Nel corso della mattinata si sono poi susseguiti momenti di confronto tra rappresentanti del sistema produttivo, della formazione e della logistica, offrendo una visione integrata delle opportunità e delle sfide legate alla crescita dell’economia del mare. Tra il pubblico erano presenti anche una classe dell’ultimo anno dell’Istituto Tecnico Nautico “Duca degli Abruzzi” e alcuni studenti dell’ITS Academy di Catania impegnati in percorsi di formazione scuola-lavoro.
«Dare al porto e al mare un’evidenza come quella che è stata data oggi in questo convegno è fondamentale perché significa riportarli al centro dell’economia siciliana.
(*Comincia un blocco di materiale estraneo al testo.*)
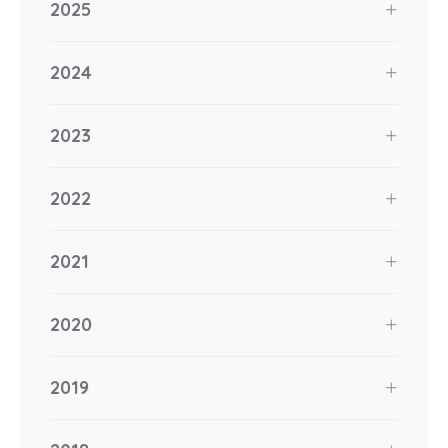
2025
2024
2023
2022
2021
2020
2019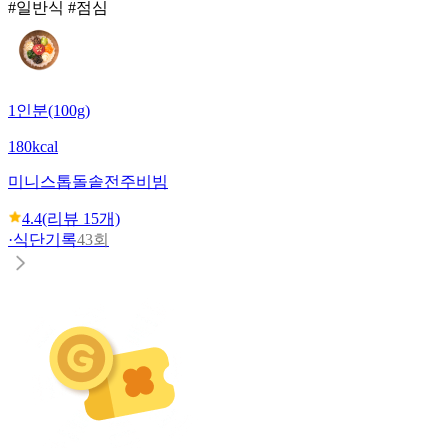
#일반식 #점심
1인분(100g)
180kcal
미니스톱
돌솥전주비빔
4.4
(리뷰
15
개)
·
식단기록
43회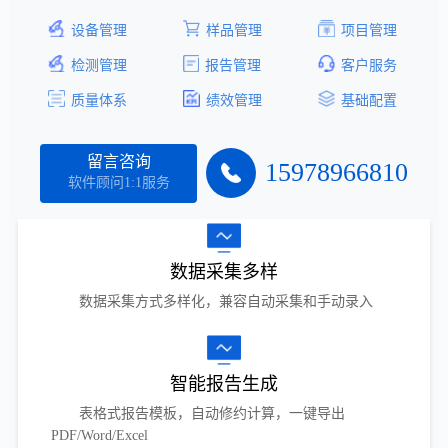
设备管理
样品管理
项目管理
检测管理
报告管理
客户服务
质量体系
绩效管理
基础配置
留言咨询
15978966810
软件顾问1:1服务
数据采集多样
数据采集方式多样化，兼容自动采集和手动录入
智能报告生成
表格式报告模板，自动修约计算，一键导出
PDF/Word/Excel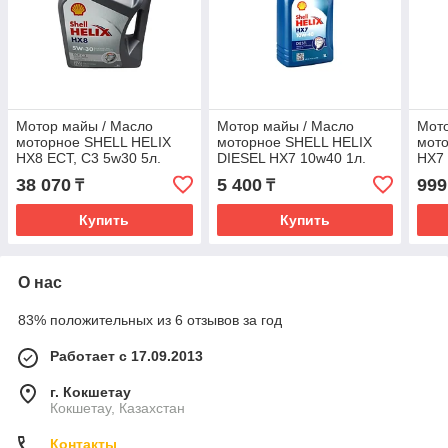
Мотор майы / Масло
Мотор майы / Масло
Мото
моторное SHELL HELIX
моторное SHELL HELIX
мот
HX8 ECT, C3 5w30 5л.
DIESEL HX7 10w40 1л.
HX7 
(3шт)
38 070
5 400
999
₸
₸
Купить
Купить
О нас
83% положительных из 6 отзывов за год
Работает с 17.09.2013
г. Кокшетау
Кокшетау, Казахстан
Контакты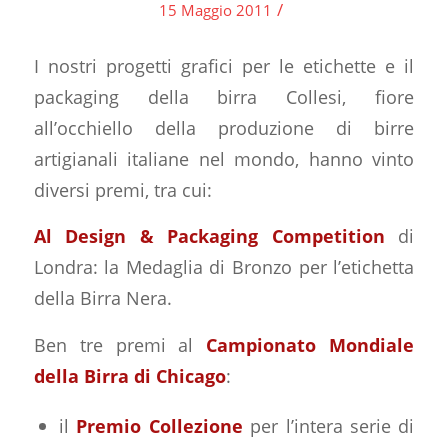
/
15 Maggio 2011
I nostri progetti grafici per le etichette e il
packaging della birra Collesi, fiore
all’occhiello della produzione di birre
artigianali italiane nel mondo, hanno vinto
diversi premi, tra cui:
Al Design & Packaging Competition
di
Londra: la Medaglia di Bronzo per l’etichetta
della Birra Nera.
Ben tre premi al
Campionato Mondiale
della Birra di Chicago
:
il
Premio Collezione
per l’intera serie di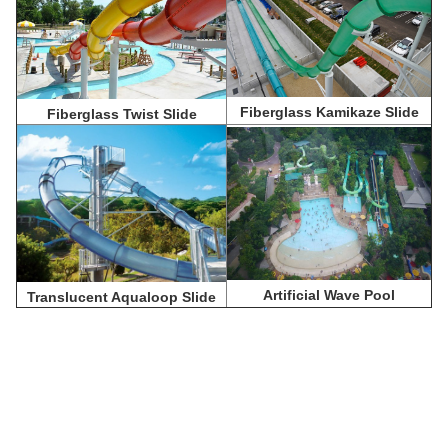
Fiberglass Kamikaze Slide
Fiberglass Twist Slide
Artificial Wave Pool
Translucent Aqualoop Slide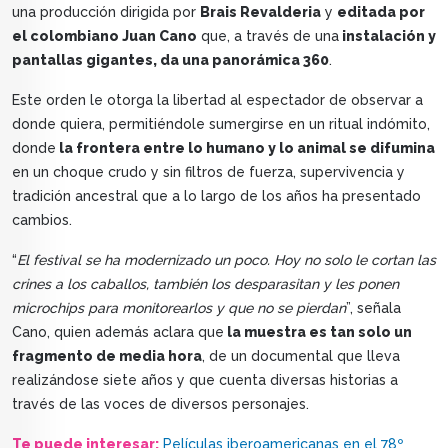
una producción dirigida por
Brais Revalderia
y
editada por
el colombiano Juan Cano
que, a través de una
instalación y
pantallas gigantes, da una panorámica 360
.
Este orden le otorga la libertad al espectador de observar a
donde quiera, permitiéndole sumergirse en un ritual indómito,
donde
la frontera entre lo humano y lo animal se difumina
en un choque crudo y sin filtros de fuerza, supervivencia y
tradición ancestral que a lo largo de los años ha presentado
cambios.
“
El festival se ha modernizado un poco. Hoy no solo le cortan las
crines a los caballos, también los desparasitan y les ponen
microchips para monitorearlos y que no se pierdan
”, señala
Cano, quien además aclara que
la muestra es tan solo un
fragmento de media hora
, de un documental que lleva
realizándose siete años y que cuenta diversas historias a
través de las voces de diversos personajes.
Te puede interesar:
Películas iberoamericanas en el 78º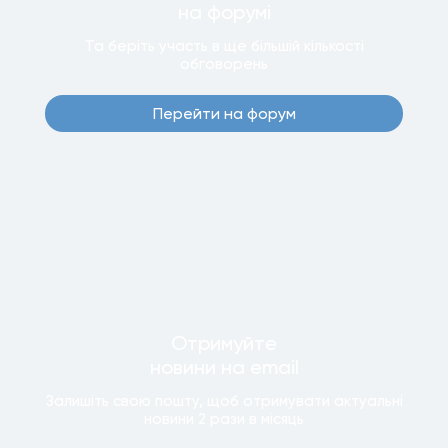
на форумi
Та беріть участь в ще бiльшiй кiлькостi
обговорень
Перейти на форум
Отримуйте
новини
на email
Залишiть свою пошту, щоб отримувати актуальнi
новини
2 рази
в мiсяць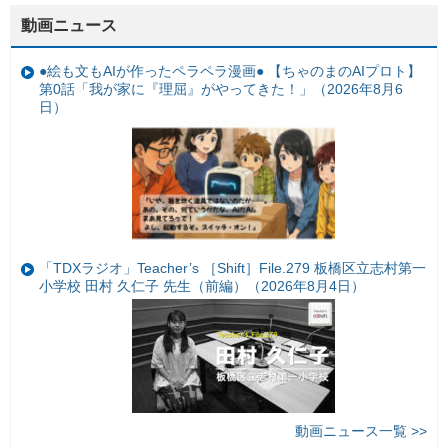
動画ニュース
●絵も文もAIが作ったペラペラ漫画● 【ちゃのまのAIプロト】
第0話「我が家に『理屈』がやってきた！」（2026年8月6
日）
「TDXラジオ」Teacher’s ［Shift］File.279 板橋区立志村第一
小学校 田村 久仁子 先生（前編）（2026年8月4日）
動画ニュース一覧 >>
Sono la porta d’ingresso e d’uscita di tutto, dalle merci alle persone ma anche un elemento fondamentale per quella grande rivoluzione turistica ed energetica che anche la Sicilia sta vivendo e che vivrà nei prossimi anni.», ha osservato Gaetano Vecchio, past president di Confindustria Sicilia.
Il valore per la Sicilia
«Il Forum sulla Blue Economy organizzato da Blue Media è un segnale importante per Catania e la Sicilia. Dal post-Covid in poi, la Sicilia ha registrato l’aumento di PIL più consistente in Italia, e i settori che possono consolidare e trainare lo sviluppo dell’isola sono l’energia e la Blue Economy. Speriamo vivamente che iniziative di questo spessore possano dare impulso a investimenti sia da parte dei privati che del pubblico per tutte quelle opere infrastrutturali necessarie a sostenere una crescita sostenibile e creare opportunità lavorative, migliorando così la qualità della vita dei cittadini siciliani, promuovendo un turismo responsabile e innovativo, e migliorando le connessioni interne sia per i passeggeri che per le merci» ha evidenziato il CEO MSC Sicilia, William Munzone.
«Formare giovani in questo territorio ha un valore immenso, per il loro futuro e per soddisfare la domanda delle tante aziende che in questo momento cercano giovani formati e qualificati. Il nostro principale obiettivo è quello di far incontrare il mondo del lavoro e della formazione, per abbattere la dispersione scolastica e il tasso di disoccupazione», ha dichiarato Brigida Morsellino, preside dell’Istituto Tecnico Nautico “Duca degli Abruzzi” di Catania.
«Nel porto di Augusta nei prossimi mesi si avvierà un percorso strategico per la realizzazione e l’assemblaggio di galleggianti dedicati ai progetti di eolico offshore in Sicilia. Un’opportunità di crescita economica e occupazionale duratura, con migliaia di posti di lavoro indirizzati allo sviluppo delle rinnovabili dal mare. L’Italia ha una innovativa ed irripetibile opportunità industriale», ha aggiunto il presidente Aero-Associazione delle Energie Rinnovabili Offshore, Fulvio Mamone Capria.